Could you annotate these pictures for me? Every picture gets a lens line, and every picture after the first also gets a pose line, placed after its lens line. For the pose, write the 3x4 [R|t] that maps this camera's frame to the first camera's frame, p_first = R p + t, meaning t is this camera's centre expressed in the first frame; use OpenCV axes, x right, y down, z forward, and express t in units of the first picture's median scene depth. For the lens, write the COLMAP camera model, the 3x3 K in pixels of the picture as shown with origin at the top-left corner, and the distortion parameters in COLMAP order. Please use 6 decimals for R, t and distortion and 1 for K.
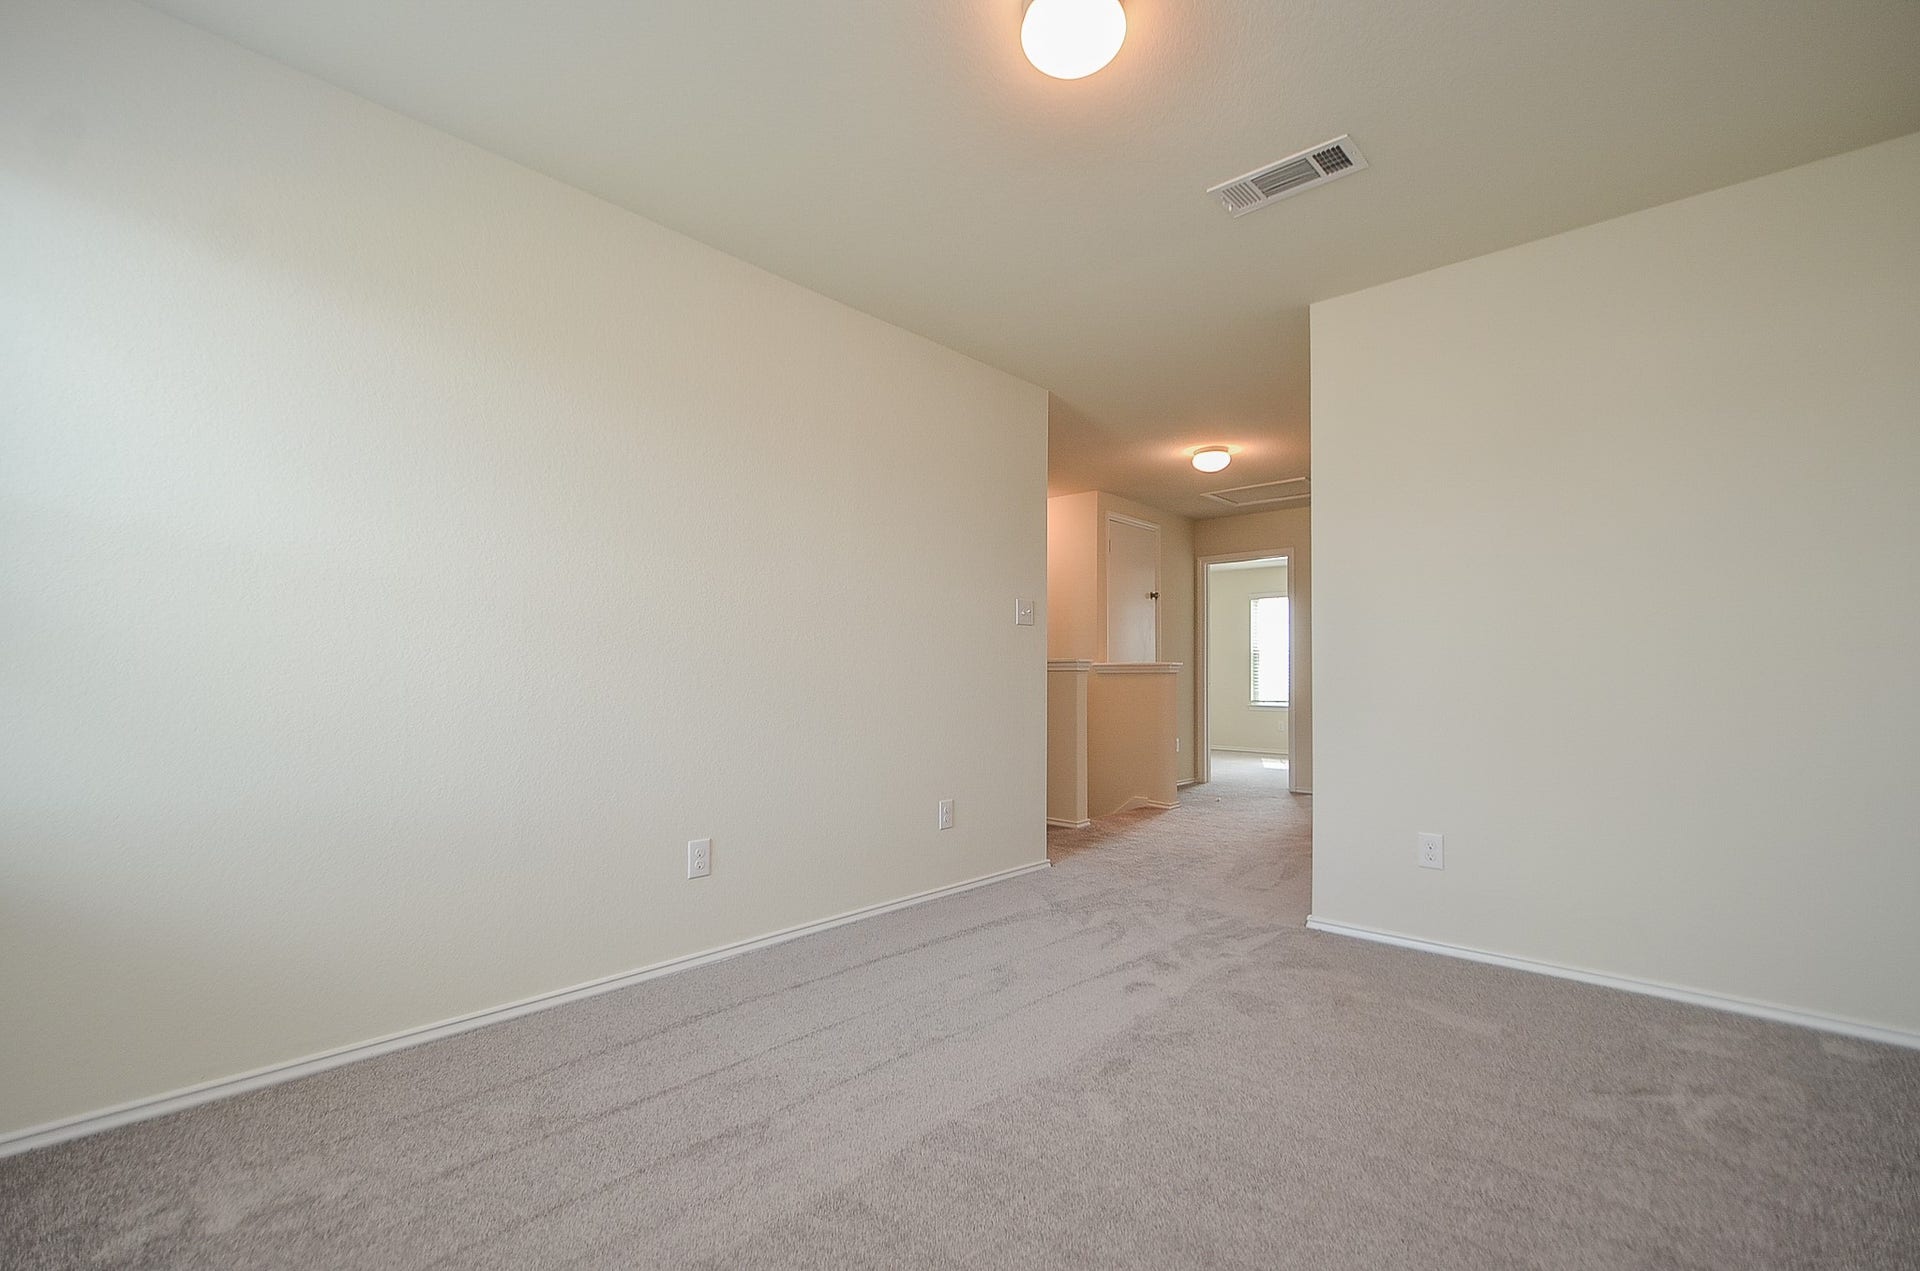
lens RADIAL K [[846.9, 0, 958.5], [0, 846.9, 655.0], [0, 0, 1]] dist [0.011395, -0.009418]
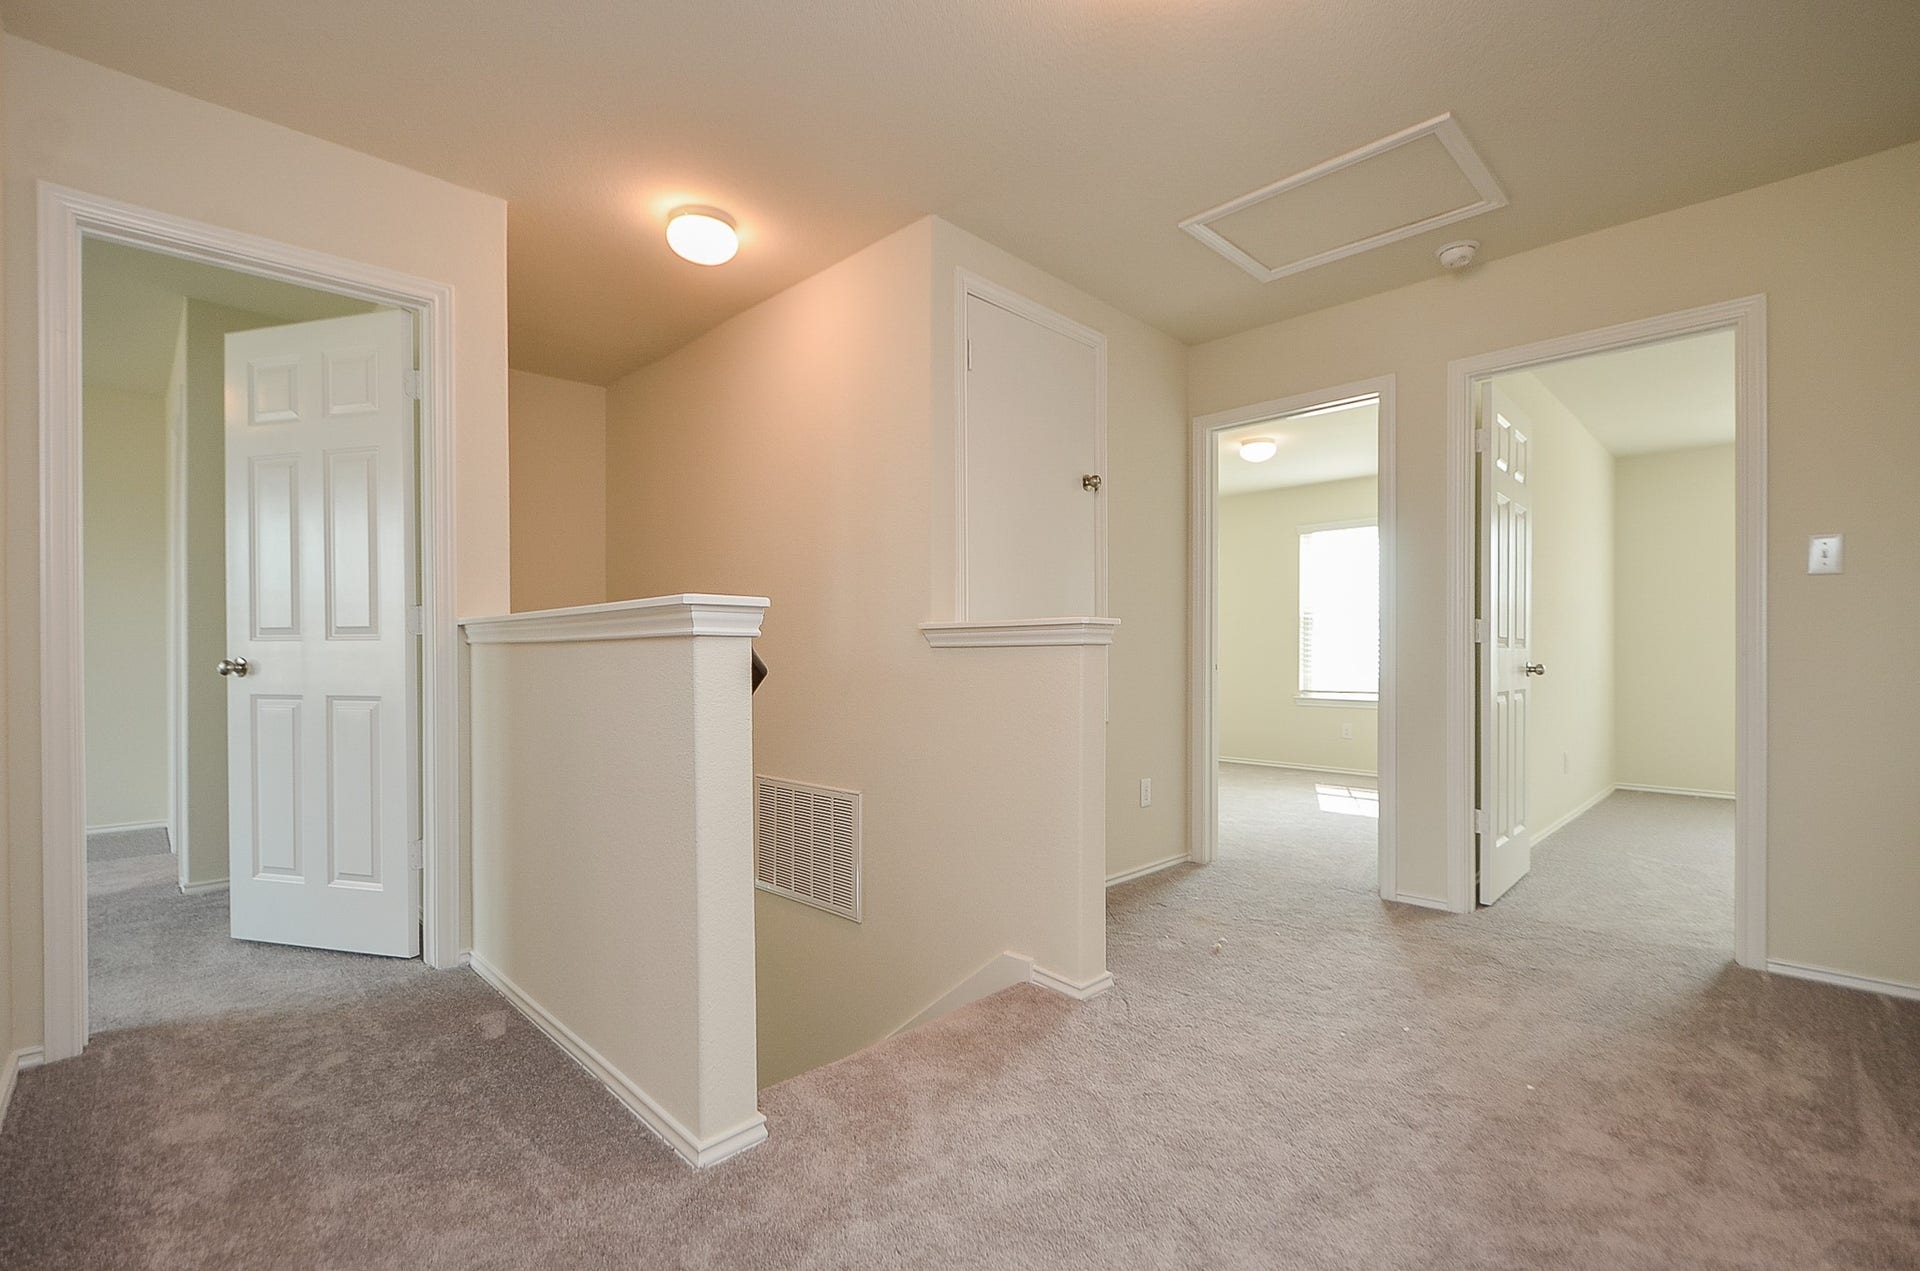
lens RADIAL K [[846.9, 0, 958.5], [0, 846.9, 655.0], [0, 0, 1]] dist [0.011395, -0.009418]
pose [[0.998223, -0.024405, -0.054362, 0.177635], [0.025725, 0.999388, 0.023711, 0.015296], [0.053750, -0.025067, 0.998240, 0.509730]]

Work instructions — A verbatim copy of the data, with all pictures omitted, is the required output.

Task result —
Could you annotate these pictures for me? Every picture gets a lens line, and every picture after the first also gets a pose line, placed after its lens line. For the pose, write the 3x4 [R|t] that maps this camera's frame to the first camera's frame, p_first = R p + t, meaning t is this camera's centre expressed in the first frame; use OpenCV axes, x right, y down, z forward, and express t in units of the first picture's median scene depth. For the lens, write the COLMAP camera model, the 3x3 K in pixels of the picture as shown with origin at the top-left corner, and the distortion parameters in COLMAP order. Please use 6 decimals for R, t and distortion and 1 for K.
lens RADIAL K [[846.9, 0, 958.5], [0, 846.9, 655.0], [0, 0, 1]] dist [0.011395, -0.009418]
lens RADIAL K [[846.9, 0, 958.5], [0, 846.9, 655.0], [0, 0, 1]] dist [0.011395, -0.009418]
pose [[0.998223, -0.024405, -0.054362, 0.177635], [0.025725, 0.999388, 0.023711, 0.015296], [0.053750, -0.025067, 0.998240, 0.509730]]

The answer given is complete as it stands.